> _Questions to answer_:
1. Summarize the Sort Colors text in two sentences.
2. Please write out the Sort Colors text again between "Here, we will" and "for this problem.", inclusive, swapping "integers" for "numbers".

> _Given text_:
━━━━━━━━━━━━━━━━
Sort Colors:
Given an array with n objects colored red, white or blue, sort them in-place so that objects of the same color are adjacent, with the colors in the order red, white and blue.
Here, we will use the integers 0, 1, and 2 to represent the color red, white, and blue respectively.
Note: You are not suppose to use the library’s sort function for this problem.
Example:
Input: [2,0,2,1,1,0]
Output: [0,0,1,1,2,2]
Solution_01:
#include <iostream>
#include <vector>
#include <cassert>
using namespace std;
class Solution{
public:
// 时间复杂度: o(n)
// 空间复杂度: o(1)
━━━━━━━━━━━━━━━━
> _Dataset extract_:
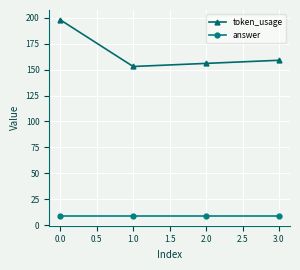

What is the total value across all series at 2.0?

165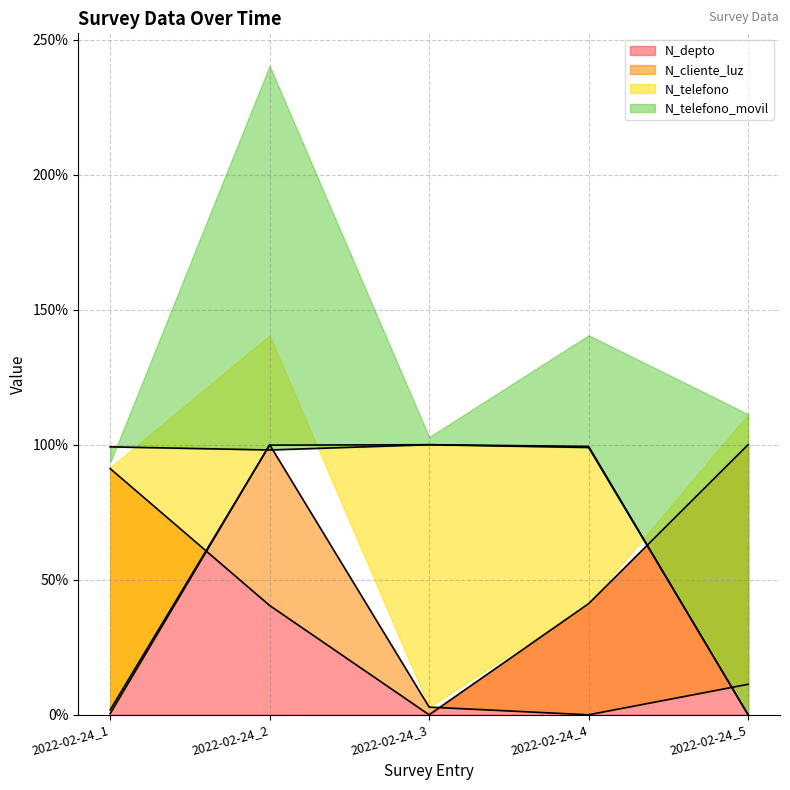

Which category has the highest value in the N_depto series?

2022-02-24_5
━━━━━━━━━━━━━━━━
> _Solutions in order_:
1. The problem asks for an array of n objects colored red, white or blue to be sorted in place so that objects of the same color are adjacent, in the order red, white and blue, with the integers 0, 1 and 2 standing for those colors. The library's sort function is not to be used, and the example turns the input [2,0,2,1,1,0] into the output [0,0,1,1,2,2].

2.
Here, we will use the numbers 0, 1, and 2 to represent the color red, white, and blue respectively.
Note: You are not suppose to use the library’s sort function for this problem.